Another method I saw my old man use 50 yrs ago is very simple & may counter your primer fears...and you get a measurement when your done. He used a simple #4 lead shot from a shotshell. He flattened the shot a bit with a hammer & measured thickness then tried closing the bolt on a chambered empty case (this was a Lee Enfield .303 so a rimmed case as well), it the bolt wouldn't close he removed the lead and gave it a slight tap again over & over again until the bolt would close with a bit of pressure...you now have a measurable tolerance. I don't remember the measurements but that particular gun (local hardware store buy) was separating case heads on every 1st time reload that was fired in it...that lead pellet was still quite thick when the bolt did close.
Interesting - I do have a ton of lead about (muzzle loader)



When I was looking for usable (key word here) 25-20 barrels at gunshows I found them pretty well unattainable and settled for 32-20 barrels both times .

Homestead parts carries them, green mountain carries some blanks in some calibres... I actually found the guys that make the barrels for homestead ( http://www.winchesterbarrels.com ), but they won't ship to Canada ~ and homestead is perpetually out of stock - they have not answered any of my emails (in months) about the barrel availability....

The barrel I have for it came from the EE here, it's questionable at best. Since I have decided that if a barrel is used and not on a gun - there's a good reason for that. pretty much done with used barrels.
 
Actually I consider the "primer method" more relevant than a gauge...Primer method gives you a measurement the gauge only tells you "yes or no", it "no" is the outcome you need to keep building more gauges until you get the fit you want.

Another method I saw my old man use 50 yrs ago is very simple & may counter your primer fears...and you get a measurement when your done. He used a simple #4 lead shot from a shotshell. He flattened the shot a bit with a hammer & measured thickness then tried closing the bolt on a chambered empty case (this was a Lee Enfield .303 so a rimmed case as well), it the bolt wouldn't close he removed the lead and gave it a slight tap again over & over again until the bolt would close with a bit of pressure...you now have a measurable tolerance.
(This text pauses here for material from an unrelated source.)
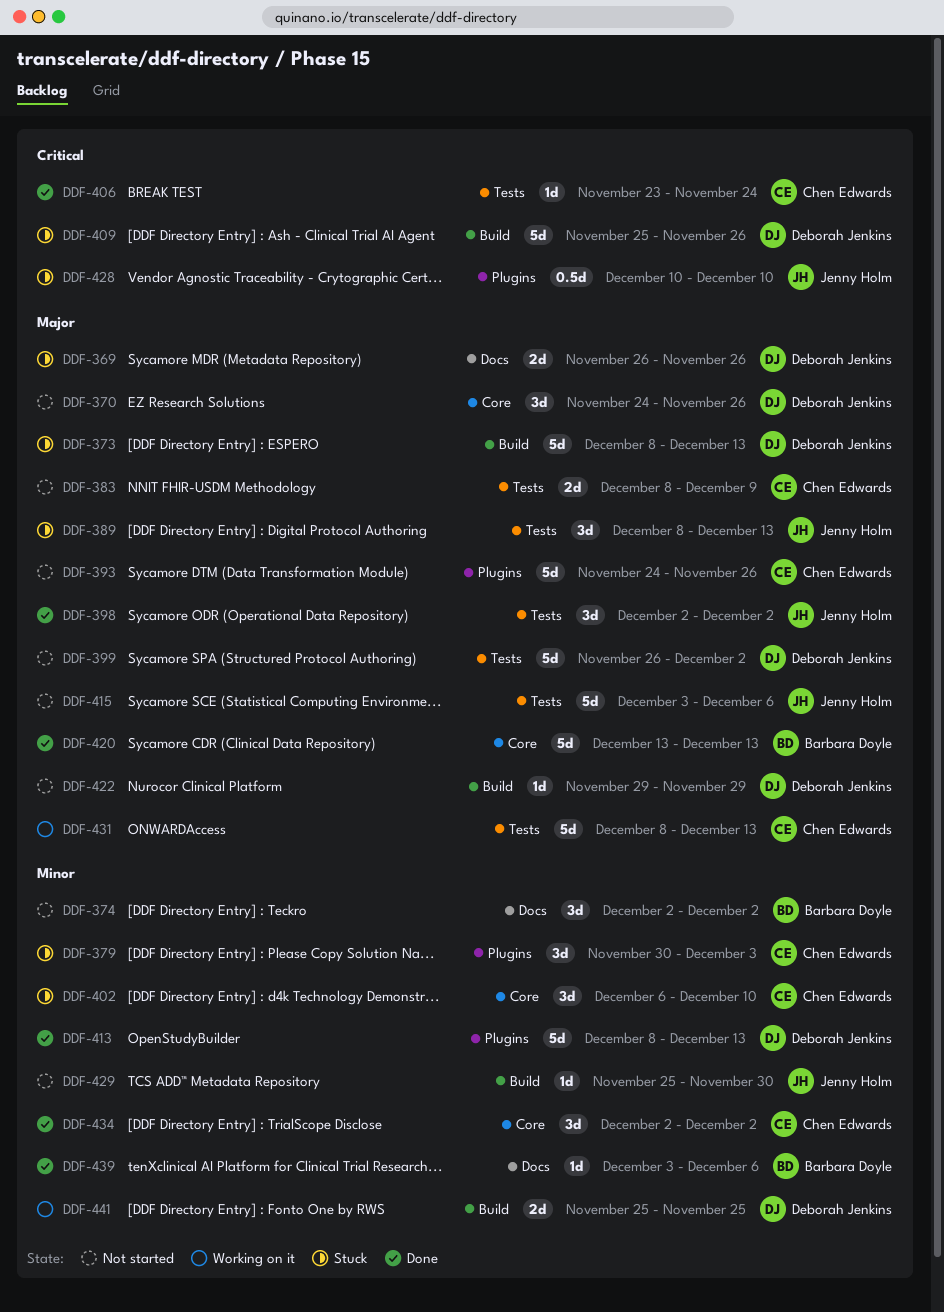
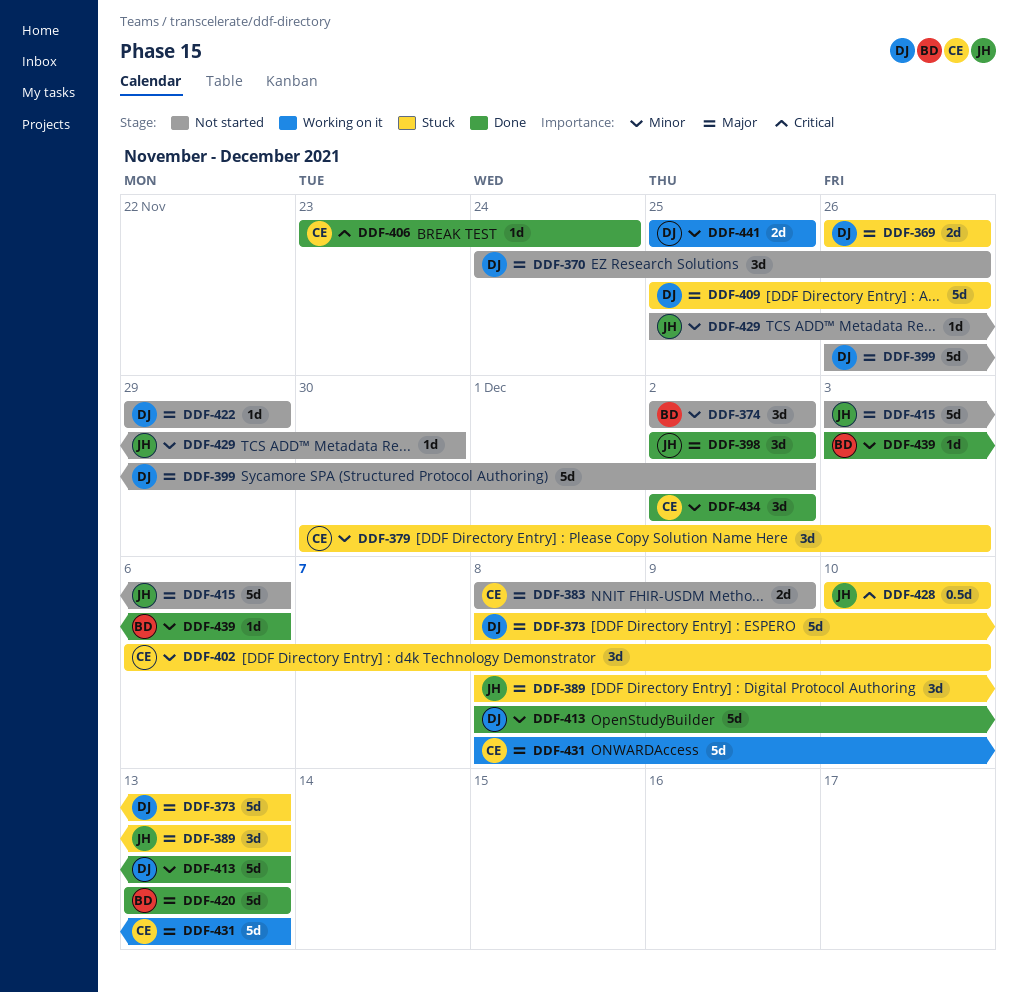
DDF-393: present -> none
DDF-409, priority: Critical -> Major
I don't remember the measurements but that particular gun (local hardware store buy) was separating case heads on every 1st time reload that was fired in it...that lead pellet was still quite thick when the bolt did close.
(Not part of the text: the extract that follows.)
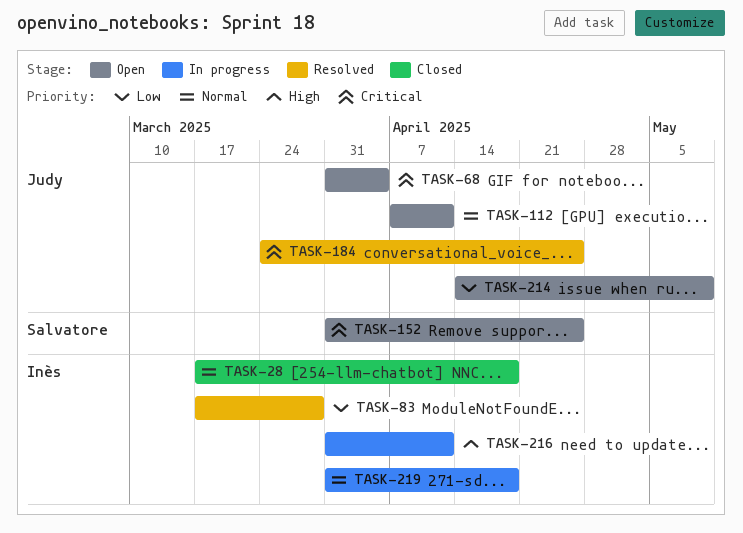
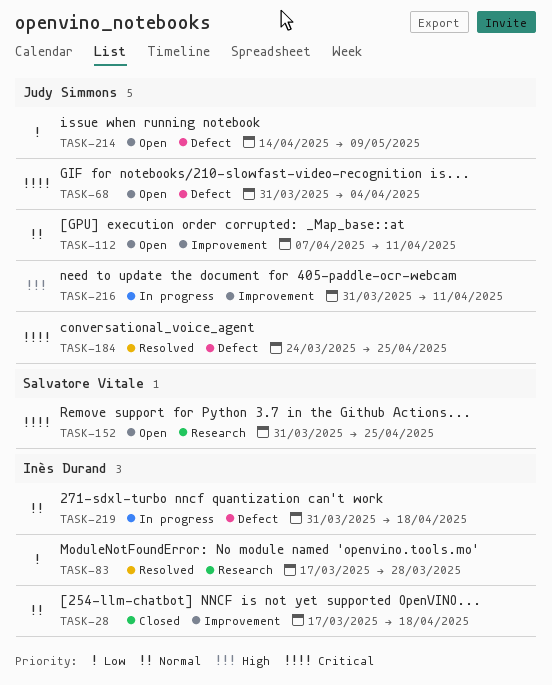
TASK-216, owner: Inès Durand -> Judy Simmons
When I was looking for usable (key word here) 25-20 barrels at gunshows I found them pretty well unattainable and settled for 32-20 barrels both times .

had it apart last night - got the extractor & ejector out of the bolt, tried a brass shim on top of a spent case........ it's right on the wire, these starline cases are a little under at 0.063" +/_0.002 the shim was 0.010" (ish) the bolt would close on that pretty easy (0.071-0.075) so that puts it right on the edge.

looks like a flange/stepped bushing is in the future....
 
I probably wouldn't worry about 10 thou headspace between the bolt face & cartridge base face...I think it will be tough to cut a flange less then 10 thou (you do need some play there so even the full 10 thou might turn out to be tight on some brass (rimmed brass isn't all absolutely "correct" to design) . A "less than" 10 thou thick flange will be very flimsy and will probably fold or wrinkle when a cartridge is fed in with the lifter,
 
I probably wouldn't worry about 10 thou headspace between the bolt face & cartridge base face...I think it will be tough to cut a flange less then 10 thou (you do need some play there so even the full 10 thou might turn out to be tight on some brass (rimmed brass isn't all absolutely "correct" to design) . A "less than" 10 thou thick flange will be very flimsy and will probably fold or wrinkle when a cartridge is fed in with the lifter,

the plan was to mill the bolt face back by probably 0.0625" maybe up to 0.09375 and make the flange part 0.0630"(ish) to 0.098"(ish) that should give a flange that is not too difficult to get to size and still have good strength.

yes, this starline brass is undersize by about 4 thou. so.. yes, tolerances need to be accounted for.